- Revenue declines 2.4 percent while expenses fall 31 percent
- Bond-trading revenue slides 11 percent, equities up 12 percent
Bank of America Corp., the second-biggest U.S. lender, posted third-quarter profit of $4.51 billion as litigation expenses tumbled and loan growth pushed revenue above analysts’ estimates.
Net income was 37 cents a share, compared with a loss of $232 million, or 4 cents a share, a year earlier, when the Charlotte, North Carolina-based bank had $6 billion in legal costs, the firm said Wednesday in a statement. The average estimate of 22 analysts surveyed by Bloomberg was for adjusted earnings of 33 cents a share.
Chairman and Chief Executive Officer Brian T. Moynihan, 56, is trimming expenses as low interest rates and volatile markets stymie revenue growth. He’s been helped by waning legal expenses tied to his predecessor’s acquisitions of Countrywide Financial Corp. and Merrill Lynch & Co., which have contributed to more than $70 billion in costs since the financial crisis. Revenue in the quarter fell 2.4 percent to $20.9 billion. That exceeded analysts’ estimates, including the $20.2 billion prediction of Keith Horowitz at Citigroup Inc.
“They’ve done a good job of keeping expenses under control,” Joseph Morford, an RBC Capital Markets analyst, said in an interview before results were released. Regarding trading, “things didn’t necessarily finish strong for anyone in September,” he said.
Expenses fell 31 percent to $13.8 billion, mostly because of the litigation costs a year earlier, beating Horowitz’s $13.9 billion estimate. Even excluding legal charges, expenses declined 4 percent as the company had fewer delinquent mortgage borrowers.
“We made substantial progress over the past few quarters,” Chief Financial Officer Paul Donofrio told reporters on a conference call, citing $16 billion in profit over the past year. “It gives you a much better sense of our earnings power now that most of legacy issues have been addressed.”
Bank of America climbed 1.4 percent to $15.74 in early trading at 8:42 a.m. in New York.
Donofrio said the firm extended more consumer and commercial credit, with total loans and leases rising for the second straight quarter to $888 billion. That reversed a slide as the firm rids itself of troubled mortgages. Deposits increased by $50 billion from a year earlier to $1.16 trillion.

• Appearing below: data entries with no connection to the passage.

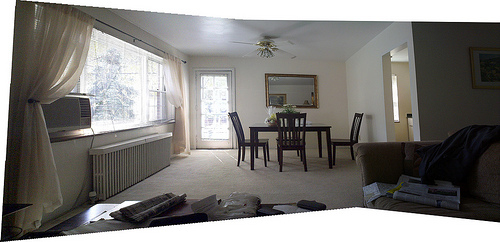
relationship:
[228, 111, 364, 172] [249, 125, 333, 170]
dining set accompany table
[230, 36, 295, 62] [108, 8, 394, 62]
fan on ceiling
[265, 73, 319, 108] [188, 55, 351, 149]
mirror on wall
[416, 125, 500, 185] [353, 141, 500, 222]
blanket on couch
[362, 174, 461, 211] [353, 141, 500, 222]
papers are on couch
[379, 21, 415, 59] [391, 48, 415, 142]
archway to another room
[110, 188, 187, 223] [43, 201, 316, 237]
newspaper lays on table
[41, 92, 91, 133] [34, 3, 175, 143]
air conditioner in window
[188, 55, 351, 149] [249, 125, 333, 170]
wall beside table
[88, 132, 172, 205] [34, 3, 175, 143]
heater under window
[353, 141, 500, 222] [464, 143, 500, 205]
couch has back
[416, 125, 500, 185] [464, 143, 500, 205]
blanket on back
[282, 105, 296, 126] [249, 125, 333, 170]
flowers are on table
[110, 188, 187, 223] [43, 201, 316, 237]
newspaper on table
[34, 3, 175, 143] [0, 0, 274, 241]
window on left side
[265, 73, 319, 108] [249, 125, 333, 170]
mirror over table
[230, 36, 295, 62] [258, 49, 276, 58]
fan has lights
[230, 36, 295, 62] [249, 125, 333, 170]
fan over table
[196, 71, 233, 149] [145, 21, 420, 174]
door in dining room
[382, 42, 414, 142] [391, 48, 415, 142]
passageway leads to another room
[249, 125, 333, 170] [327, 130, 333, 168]
table has stand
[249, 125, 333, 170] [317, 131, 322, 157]
table has stand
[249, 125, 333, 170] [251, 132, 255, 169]
table has stand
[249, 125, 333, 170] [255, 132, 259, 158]
table has stand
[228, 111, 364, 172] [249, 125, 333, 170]
dining set has table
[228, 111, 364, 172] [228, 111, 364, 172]
dining set has dining set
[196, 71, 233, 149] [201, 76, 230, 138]
door has window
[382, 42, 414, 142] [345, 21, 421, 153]
passageway in wall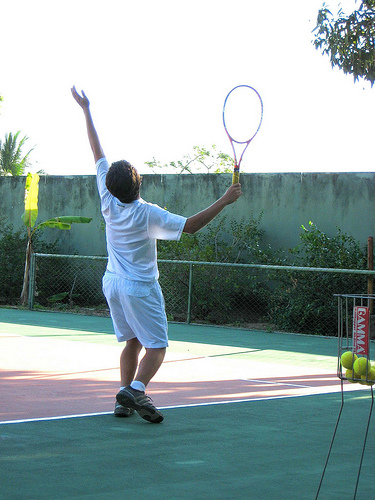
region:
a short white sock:
[129, 381, 145, 391]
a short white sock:
[118, 385, 125, 391]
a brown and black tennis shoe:
[116, 384, 164, 425]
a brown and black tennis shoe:
[113, 395, 134, 417]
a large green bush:
[265, 223, 367, 332]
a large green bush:
[155, 211, 274, 319]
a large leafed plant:
[17, 170, 93, 307]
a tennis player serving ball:
[68, 82, 263, 422]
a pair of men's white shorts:
[99, 270, 168, 349]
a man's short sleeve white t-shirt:
[94, 157, 186, 281]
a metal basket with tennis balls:
[309, 292, 372, 497]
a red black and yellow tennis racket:
[222, 83, 265, 185]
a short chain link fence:
[26, 253, 373, 334]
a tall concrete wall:
[2, 173, 373, 329]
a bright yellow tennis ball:
[342, 350, 357, 369]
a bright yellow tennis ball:
[353, 357, 371, 375]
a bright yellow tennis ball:
[345, 369, 359, 384]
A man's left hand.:
[70, 84, 89, 109]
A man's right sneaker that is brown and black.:
[117, 386, 163, 424]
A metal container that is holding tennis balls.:
[315, 293, 373, 499]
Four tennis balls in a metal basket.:
[340, 350, 374, 384]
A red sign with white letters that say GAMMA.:
[353, 304, 369, 355]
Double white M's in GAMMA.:
[356, 322, 365, 346]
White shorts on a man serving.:
[101, 270, 168, 349]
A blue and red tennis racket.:
[221, 85, 262, 184]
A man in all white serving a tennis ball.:
[70, 86, 241, 423]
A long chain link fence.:
[30, 251, 374, 339]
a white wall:
[1, 169, 372, 335]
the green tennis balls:
[338, 350, 374, 382]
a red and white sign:
[351, 301, 370, 354]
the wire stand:
[313, 284, 372, 498]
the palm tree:
[19, 169, 94, 304]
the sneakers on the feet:
[112, 382, 166, 425]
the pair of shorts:
[99, 268, 170, 351]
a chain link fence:
[25, 248, 372, 341]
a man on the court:
[68, 83, 266, 423]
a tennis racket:
[219, 82, 264, 199]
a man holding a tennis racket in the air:
[68, 64, 265, 424]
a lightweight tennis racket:
[221, 82, 263, 196]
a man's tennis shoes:
[113, 384, 166, 425]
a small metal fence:
[31, 250, 373, 344]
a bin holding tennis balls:
[314, 289, 373, 497]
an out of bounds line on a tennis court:
[2, 381, 339, 426]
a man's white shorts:
[101, 267, 172, 350]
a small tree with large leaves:
[17, 166, 89, 317]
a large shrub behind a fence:
[261, 223, 371, 338]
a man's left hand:
[70, 83, 91, 108]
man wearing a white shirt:
[69, 60, 273, 425]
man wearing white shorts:
[65, 76, 200, 432]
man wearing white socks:
[68, 90, 215, 427]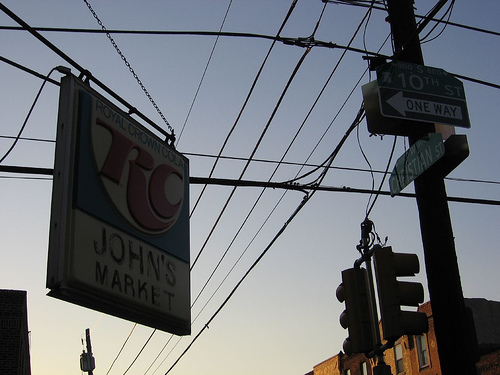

The activity benefited the consumer bank, where profit climbed 5.4 percent to $1.76 billion as revenue rose 1 percent to $7.83 billion on increases in card and mortgage income. That topped estimates of $7.66 billion from Wells Fargo & Co.’s Matt Burnell and $7.62 billion from Steven Chubak at Nomura Holdings Inc.
Global markets, the trading operations run by Chief Operating Officer Thomas Montag, posted profit that more than doubled to $1 billion from $371 million a year earlier because of lower litigation costs. Revenue slipped 5 percent to $3.76 billion, primarily because of a fixed-income drop. Bond-trading revenue declined 11 percent because of sluggishness in credit, while equities trading rose 12 percent on strength in derivatives, the bank said.
Moynihan cut about 200 trading and investment banking jobs at the end of the quarter after saying that trading revenue was headed for a drop of about 5 percent for the period.
Net income at the global-banking unit fell 16 percent to $1.28 billion on lower underwriting fees.
For last year’s third quarter, Bank of America initially reported a surprise $168 million profit after $5.3 billion in charges for regulatory settlements. Three weeks later, the firm said foreign-exchange trading probes wiped out an additional $400 million, leaving Moynihan with his fifth quarterly loss as CEO.
Last month, Moynihan survived a battle to remove him as chairman, fending off critics including the biggest U.S. pension funds. A resolution allowing Moynihan to retain the two top jobs passed with about 63 percent of the votes. Pension funds and proxy advisers had argued that more independent oversight was needed for Moynihan, who’s nearing his sixth year as CEO, as the bank’s stock trails peers.
Wednesday’s results are the first for Donofrio, who took over for Bruce Thompson in August. Donofrio was promoted in a broad shakeup that included making Terry Laughlin head of the bank’s wealth-management division as David Darnell retires and naming human resources head Andrea Smith the firm’s chief administrative officer. Bank of America is also looking for a replacement for General Counsel Gary Lynch, who was named vice chairman in July.
Wells Fargo, the world’s biggest bank by market value, posted profit Wednesday that beat analysts’ estimates on gains in interest income from asset purchases and new loans. JPMorgan Chase & Co., the largest U.S. bank, posted third-quarter earnings Tuesday that missed analysts’ estimates as a slump in trading and mortgage banking drove revenue lower.